Material provided
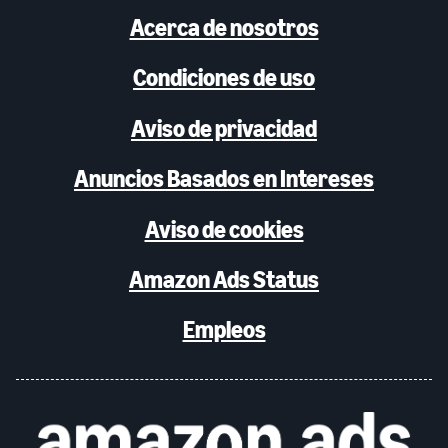
Acerca de nosotros
Condiciones de uso
Aviso de privacidad
Anuncios Basados en Intereses
Aviso de cookies
Amazon Ads Status
Empleos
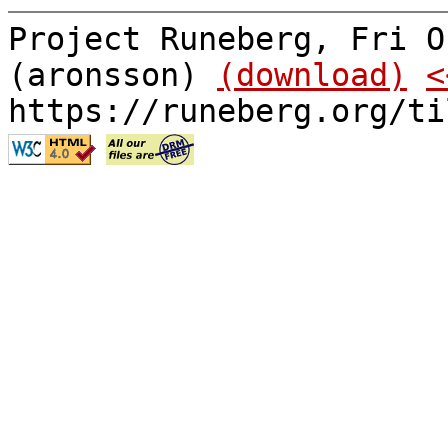
Project Runeberg, Fri O
(aronsson)
(download)
<
https://runeberg.org/ti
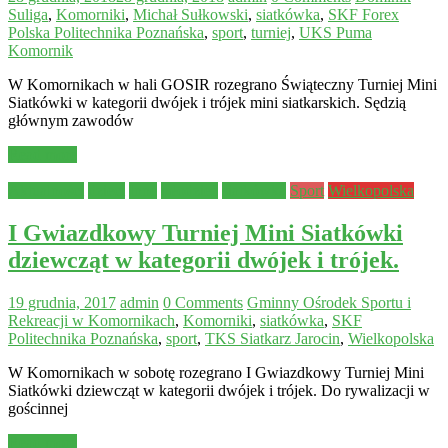
Suliga
,
Komorniki
,
Michał Sułkowski
,
siatkówka
,
SKF Forex
Polska Politechnika Poznańska
,
sport
,
turniej
,
UKS Puma
Komornik
W Komornikach w hali GOSIR rozegrano Świąteczny Turniej Mini
Siatkówki w kategorii dwójek i trójek mini siatkarskich. Sędzią
głównym zawodów
Read more
Aktualności
dzieci
Inne
młodzież
siatkówka
Sport
Wielkopolska
I Gwiazdkowy Turniej Mini Siatkówki
dziewcząt w kategorii dwójek i trójek.
19 grudnia, 2017
admin
0 Comments
Gminny Ośrodek Sportu i
Rekreacji w Komornikach
,
Komorniki
,
siatkówka
,
SKF
Politechnika Poznańska
,
sport
,
TKS Siatkarz Jarocin
,
Wielkopolska
W Komornikach w sobotę rozegrano I Gwiazdkowy Turniej Mini
Siatkówki dziewcząt w kategorii dwójek i trójek. Do rywalizacji w
gościnnej
Read more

Instruction
Copy out the preceding entries without a single change, leaving out the pictures.

Response area
Acerca de nosotros
Condiciones de uso
Aviso de privacidad
Anuncios Basados en Intereses
Aviso de cookies
Amazon Ads Status
Empleos
Project Runeberg, Fri O
(aronsson)
(download)
<
https://runeberg.org/ti
Suliga
,
Komorniki
,
Michał Sułkowski
,
siatkówka
,
SKF Forex
Polska Politechnika Poznańska
,
sport
,
turniej
,
UKS Puma
Komornik
W Komornikach w hali GOSIR rozegrano Świąteczny Turniej Mini
Siatkówki w kategorii dwójek i trójek mini siatkarskich. Sędzią
głównym zawodów
Read more
Aktualności
dzieci
Inne
młodzież
siatkówka
Sport
Wielkopolska
I Gwiazdkowy Turniej Mini Siatkówki
dziewcząt w kategorii dwójek i trójek.
19 grudnia, 2017
admin
0 Comments
Gminny Ośrodek Sportu i
Rekreacji w Komornikach
,
Komorniki
,
siatkówka
,
SKF
Politechnika Poznańska
,
sport
,
TKS Siatkarz Jarocin
,
Wielkopolska
W Komornikach w sobotę rozegrano I Gwiazdkowy Turniej Mini
Siatkówki dziewcząt w kategorii dwójek i trójek. Do rywalizacji w
gościnnej
Read more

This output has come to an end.